Question

The magnitude of the average electric field normally present in the atmosphere just above the surface of the Earth is about $150\,N/C$, directed inward towards the center of the Earth. This gives the total net surface charge carried by the Earth to be: [Given, ${R_E} = 6.4 \times {10^6}m$
A) +660 kC
B) -660 kC
C) -680 kC
D) +680 kC

Answer 1

Hint: The charge enclosed inside the closed surface can be calculated from Gauss’s law. Assume the Earth as a point charge and calculate its electric field at a distance equal to the radius of the Earth.

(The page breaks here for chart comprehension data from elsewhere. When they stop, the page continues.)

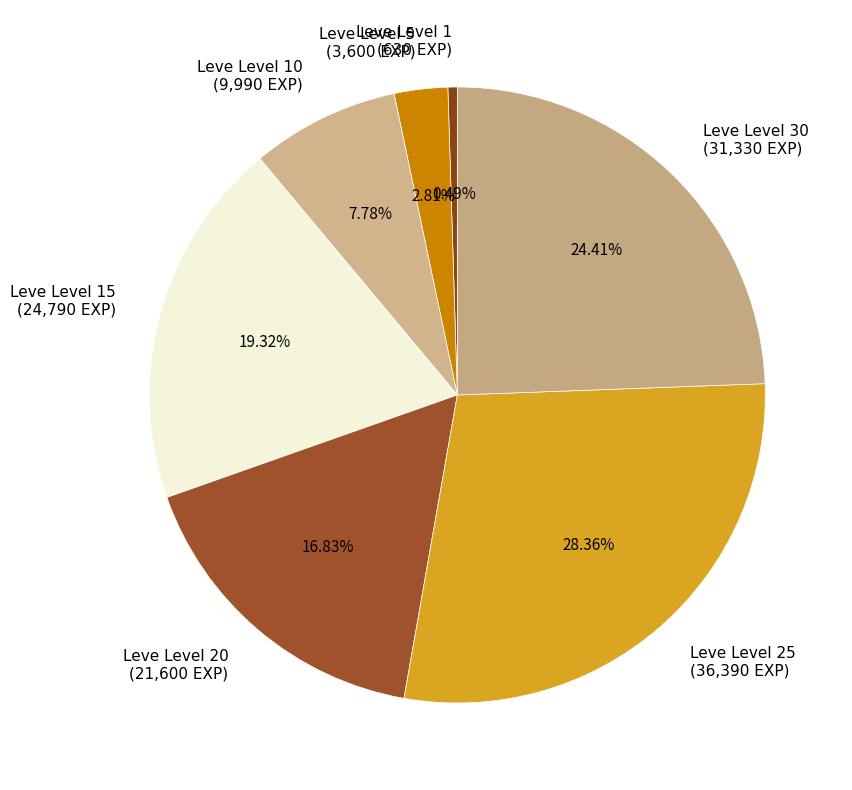

How many segments does this pie chart have?

7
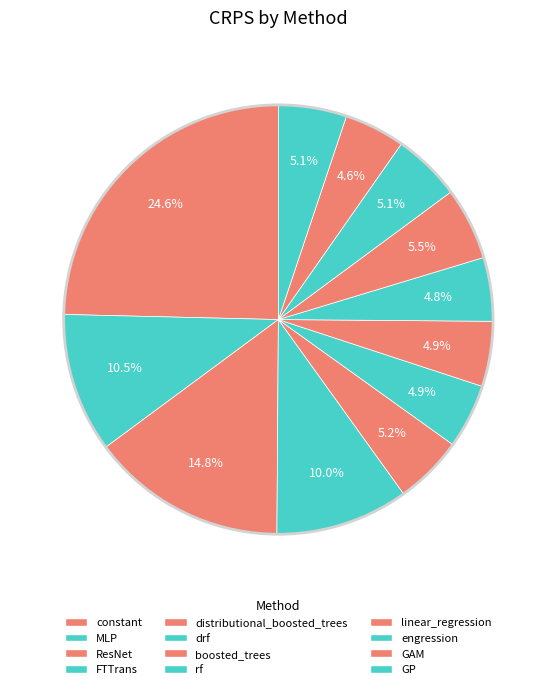

What percentage is the drf slice, to the nearest percent?

5%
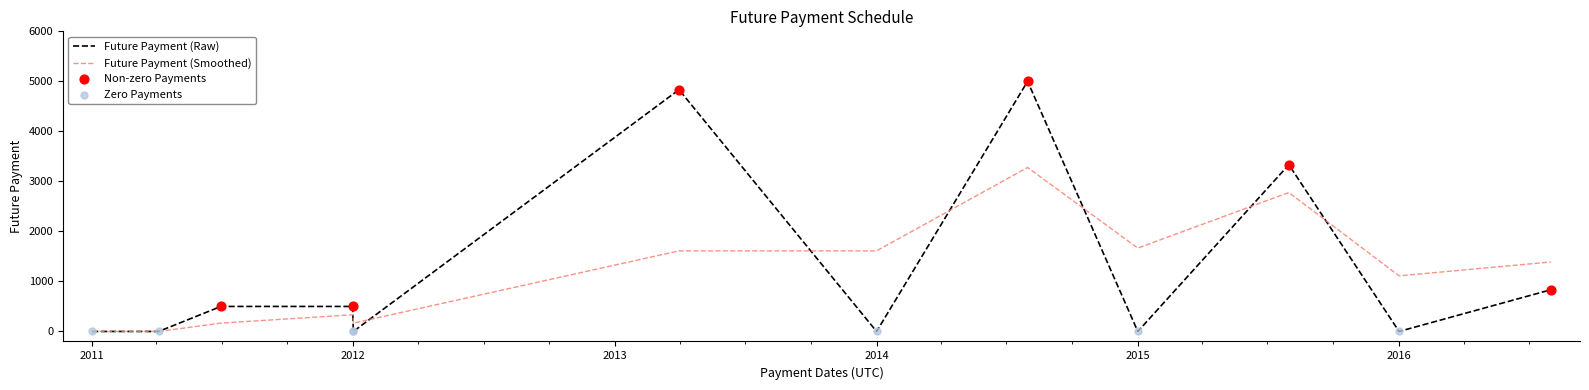

Between 2011-06-30 and 2012-01-01, which is larger?

2011-06-30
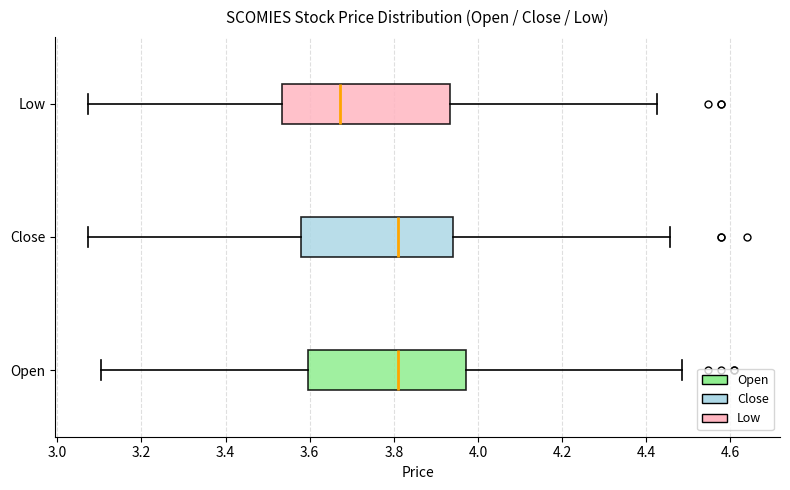

Reading bottom to top, transcribe this box plot: for each box, give where its median line is, the range the box spans, and where its two whiskers end, as read against the x-axis. The values are not printed on the chart, so give them approximately, as read against the axis.

Open: median 3.82, box 3.60 to 3.98, whiskers 3.10 to 4.48
Close: median 3.82, box 3.58 to 3.94, whiskers 3.08 to 4.46
Low: median 3.68, box 3.54 to 3.94, whiskers 3.08 to 4.42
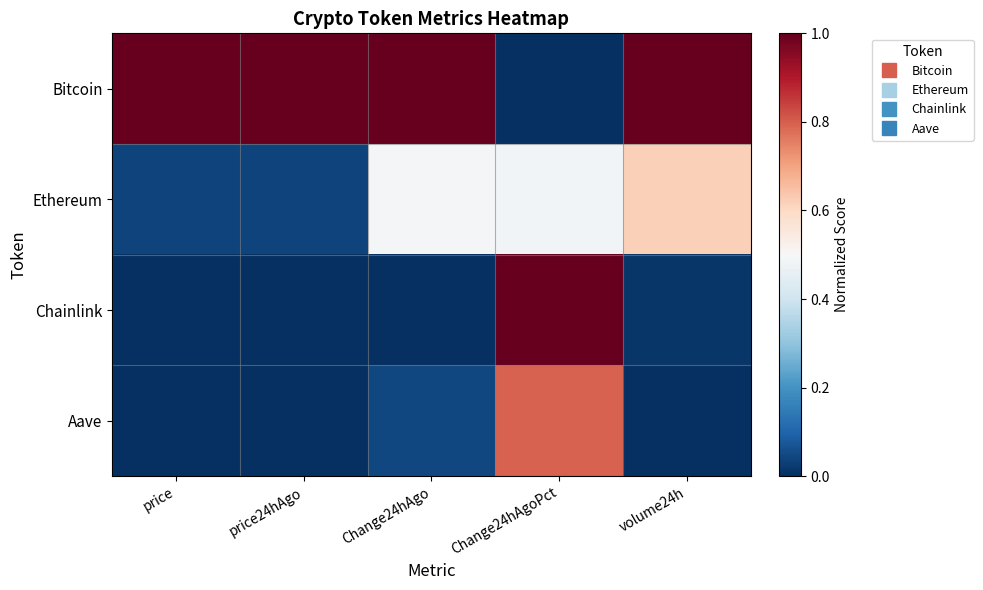

List the series in order of their peak value, lowest first.

Ethereum, Aave, Bitcoin, Chainlink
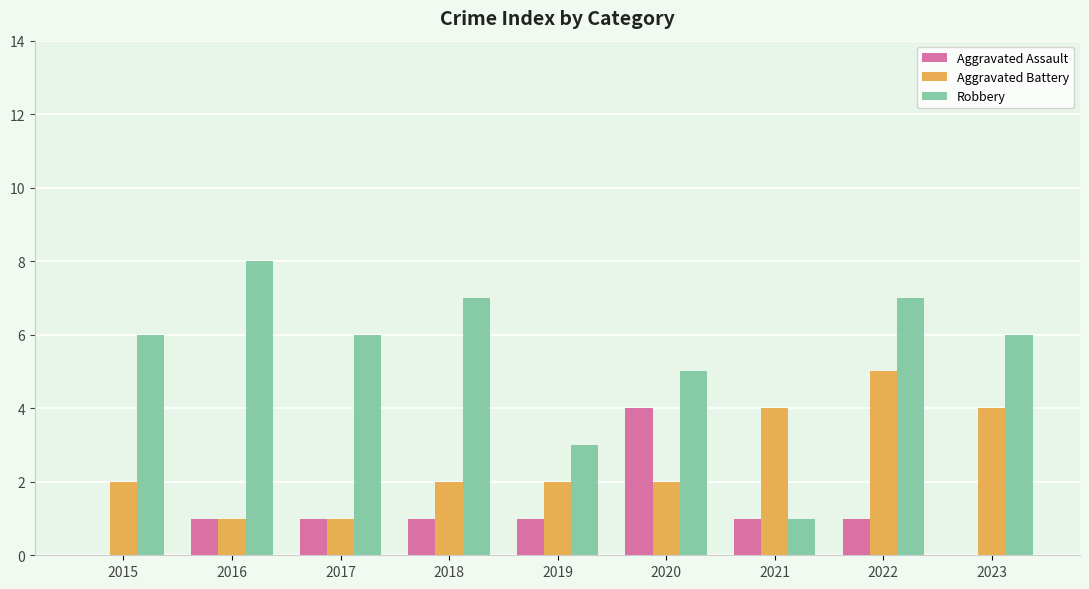

Reading left to right, extract all data points from this chart.

Aggravated Assault: 0	1	1	1	1	4	1	1	0
Aggravated Battery: 2	1	1	2	2	2	4	5	4
Robbery: 6	8	6	7	3	5	1	7	6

Complete step by step solution:
We’ve been given that the average electric field present just outside the surface of the Earth is $150\,N/C$. Since we’re calculating the electric field outside the surface of the Earth, we can use Gauss’ law assuming a point charge containing the net charge carried by the Earth. Then for a point just above the surface of the Earth, the area of the Gaussian sphere will be equal to the area of the surface of the Earth. So, we can write
$\Rightarrow E.(4\pi {{R}^{2}}_{E})=\dfrac{q}{{{\epsilon }_{0}}}$
$\Rightarrow q={{\epsilon }_{0}}\times E.(4\pi {{R}^{2}}_{E})$
Substituting the value of ${R_E} = 6.4 \times {10^6}m$, and $E = 150\,N/C$, the value of
$\Rightarrow q = 8.85 \times {10^{ - 12}} \times 150 \times 4 \times \pi \times 6.4 \times {10^6} $
$\Rightarrow \,680\,kC$
However, since the electric field is directed inwards towards the Earth, the charge must be negative as the electric field lines are attracted to negative charges and we’ve been given that the electric field is directed inwards. So,
$q = - 680kC$ which corresponds to option (C).

Note:
Since the charge distribution on Earth’s surface is constant, we should assume it to be a point charge located at the center of the Earth which will simplify our calculations. While Gauss’s law will help us in determining the magnitude of the charge on the surface of the Earth, we must not forget to use the direction of the electric field to determine the polarity of the charge.